Cantor português vence Eurovision com qualidade musical e torcida de famosos
Acompanho o festival Eurovision há nove edições. A cada ano, muda o país-sede e mudam os artistas, mas uma coisa permanece a mesma: o nível rasteiro das canções concorrentes.
Concebido na década de 1950 como mais uma forma de promover a integração entre os países europeus, o evento logo se consolidou como um celeiro de músicas bobas.
A razão para isto é simples: o voto popular. Ganha o candidato que conseguir ser entendido por mais gente, embalado por um refrão pegajoso. Assim, o inglês é a língua dominante nas letras, independentemente do idioma falado no país de origem. Abundam as onomatopeias e as rimas pobres.
Por outro lado, as apresentações são espetaculares. O palco gigantesco costuma ser ocupado por bailarinos, fogos de artifício, o escambau. Nos últimos tempos, telões de LED criam universos inteiros em cena.

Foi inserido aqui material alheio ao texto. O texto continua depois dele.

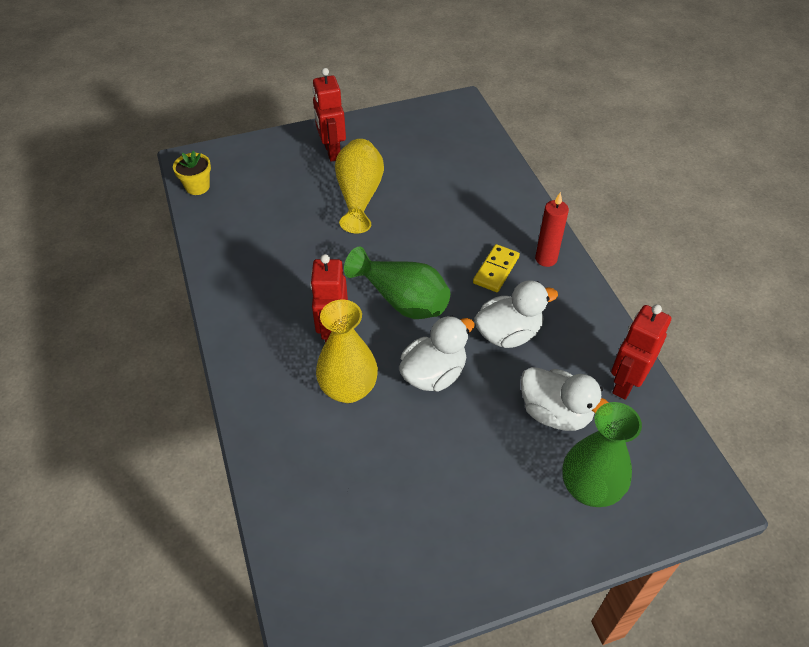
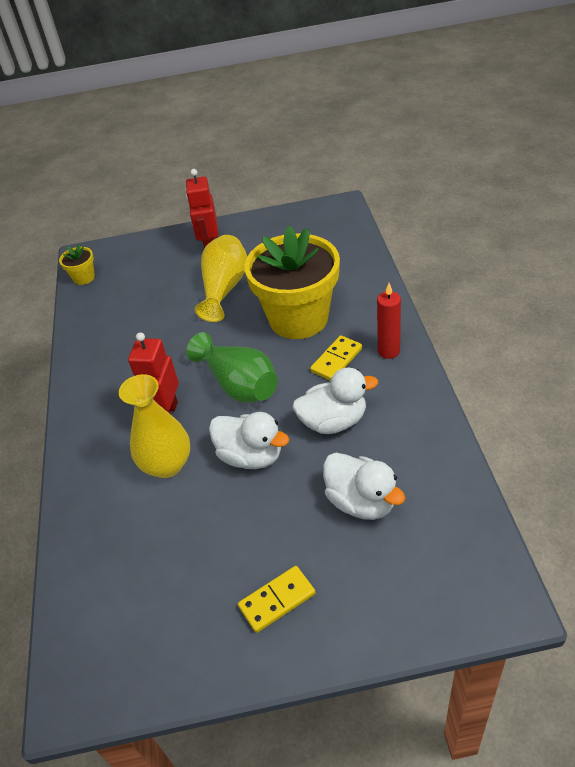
camera: 15 degrees right, 5 degrees down
(434, 374) = (251, 456): white duck -> white duck turned 60 degrees clockwise
(446, 227) = (298, 318): none -> yellow flower pot
(497, 517) = (277, 600): none -> yellow domino
(589, 488) = (379, 580): green vase -> none
(625, 383) = (441, 477): red robot -> none

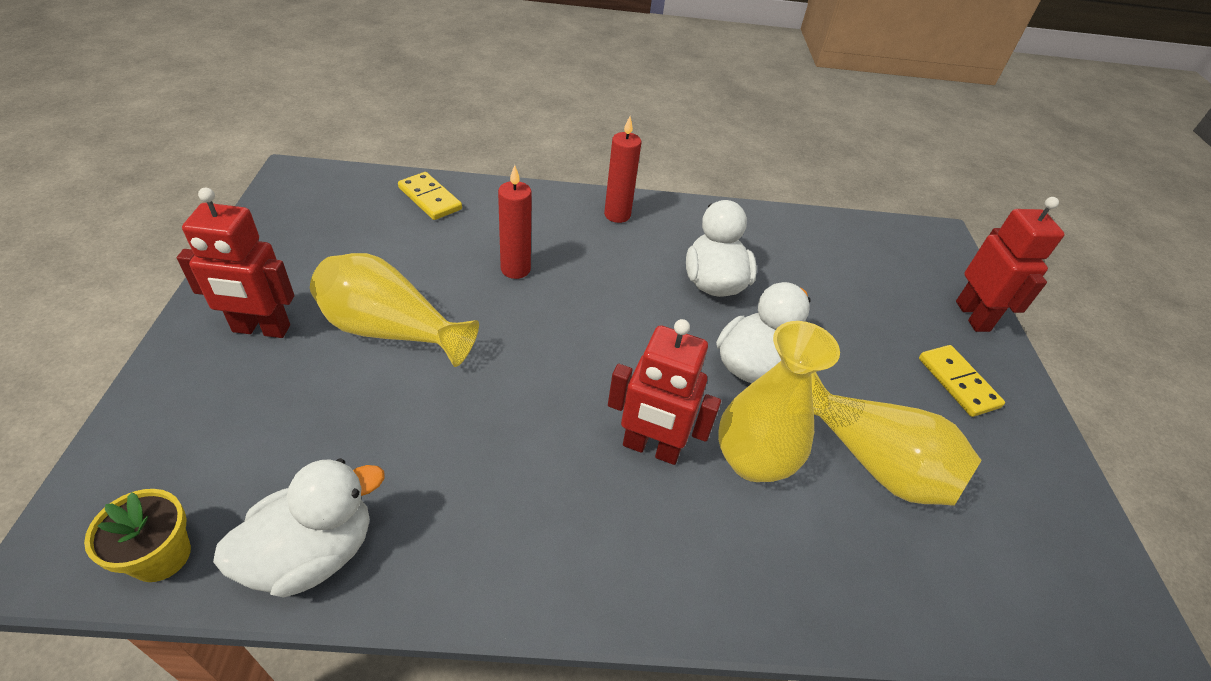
camera: 90 degrees left, 0 degrees up
(179, 534) = (873, 462): none -> yellow vase
(239, 384) = (619, 353): green vase -> none
(298, 318) = (515, 269): yellow flower pot -> red candle
(336, 360) = (613, 256): yellow domino -> yellow domino (430, 198)
(361, 501) = (831, 290): white duck -> white duck (313, 553)
(376, 624) = (973, 316): none -> red robot

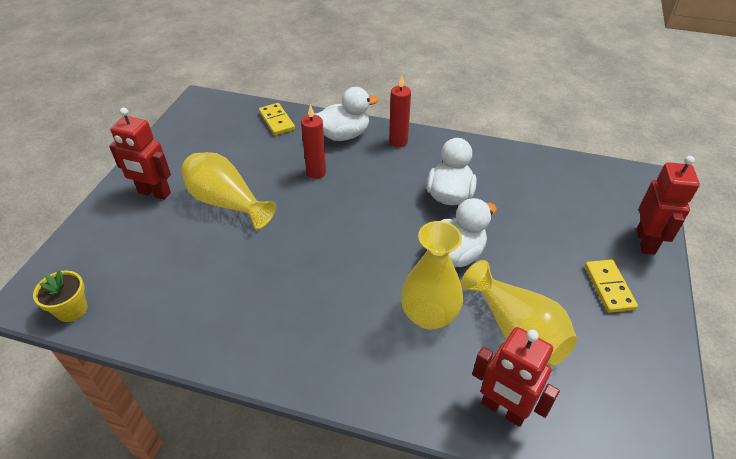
camera: 20 degrees right, 0 degrees up
(313, 553) = (147, 322): white duck -> white duck (343, 135)
(651, 448) = (363, 297): red robot -> red robot (503, 409)

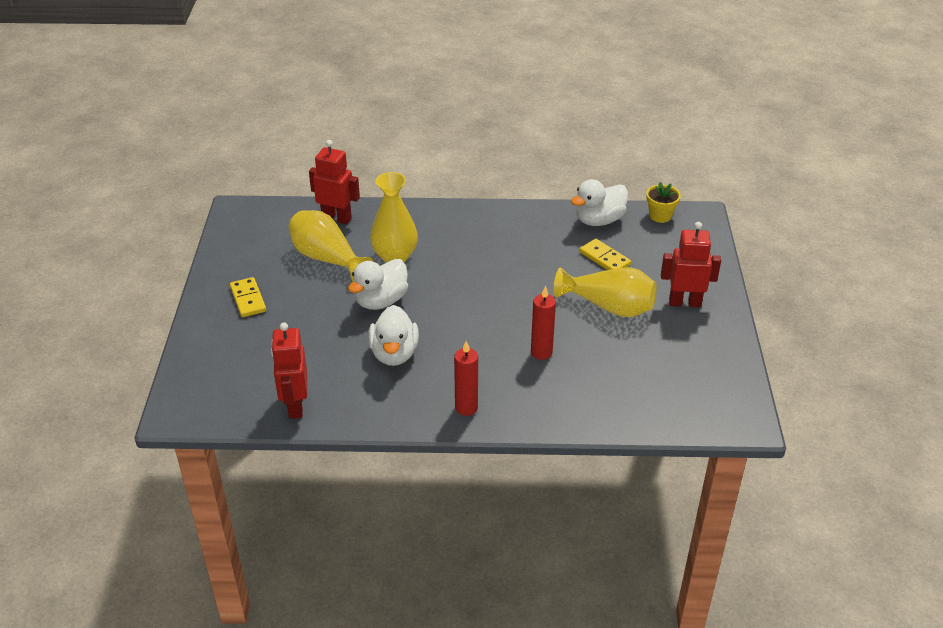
camera: 165 degrees right, 5 degrees down
(277, 121) = (625, 409): yellow domino -> yellow domino (604, 258)
(343, 135) = (534, 404): white duck -> white duck (599, 220)
(646, 241) = (202, 343): red robot -> red robot (295, 406)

Tudo isto foi jogado para escanteio por Salvador Sobral, o português de 27 anos que venceu o Eurovision 2017 neste sábado (13), em Kiev, na Ucrânia. A canção "Amar Pelos Dois", composta por sua irmã Luisa, é sutil e delicada, com um óbvio parentesco com a bossa nova. E a letra é em português.
Salvador se apresentou sobre um pequeno círculo, longe do palco e perto da plateia. O maior efeito especial foi ele mesmo, que fez caretas e se contorceu como se estivesse sentindo dores atrozes.
Será que não estava mesmo? São cada vez mais intensos os rumores de que ele tem sérios problemas cardíacos e estaria na fila de um transplante de coração. Por enquanto, a explicação oficial é que Salvador estaria se recuperando de uma cirurgia que lhe removeu duas hérnias. Mas o fato é que sua irmã o substituiu em alguns ensaios técnicos, para poupá-lo.
"Amar pelos Dois" é de uma qualidade tão superior ao resto da concorrência que se destacou com facilidade. Desde sexta-feira (12), era apontada como favorita pelas casas de apostas britânicas.
E conquistou defensores de peso nas redes sociais. A escritora J. K. Rowling, criadora da série Harry Potter, soltou um tuíte onde torcia em português (ela foi casada com um luso e fala um pouco da nossa língua). Caetano Veloso chegou a postar um vídeo dizendo "eu quero que Salvador Sobral ganhe."
Ganhou mesmo, com o maior escore (785 pontos) de toda a história do festival. Venceu no voto popular e em muitos dos 42 júris especializados, um de cada país concorrente. E ainda levou o prêmio Marcel Bezençon, dado pela organização do festival antes da grande final: melhor intérprete, escolhido pelos comentaristas presentes. Luisa Sobral ganhou outro, pela melhor composição, votado pelos compositores das canções candidatas.
Eurovision voltou a ter uma certa relevância com o advento da internet e da TV paga. Em 2014, o festival foi manchete no mundo inteiro com a vitória da cantora barbada Conchita Wurst, representante da Áustria. Em 2016, venceu uma canção de tons políticos: 1944, da ucraniana Jamala, sobre o massacre dos tártaros por Stálin na Segunda Guerra Mundial –e uma crítica velada à invasão da Crimeia pelos russos.
Mas ninguém esperava pelo que aconteceu este ano. Uma música despretensiosa, com arranjo de cordas, sem pirotecnia mas cantada com emoção, levou o prêmio máximo para Portugal, um país que nunca havia vencido antes. Tomara que a moda pegue.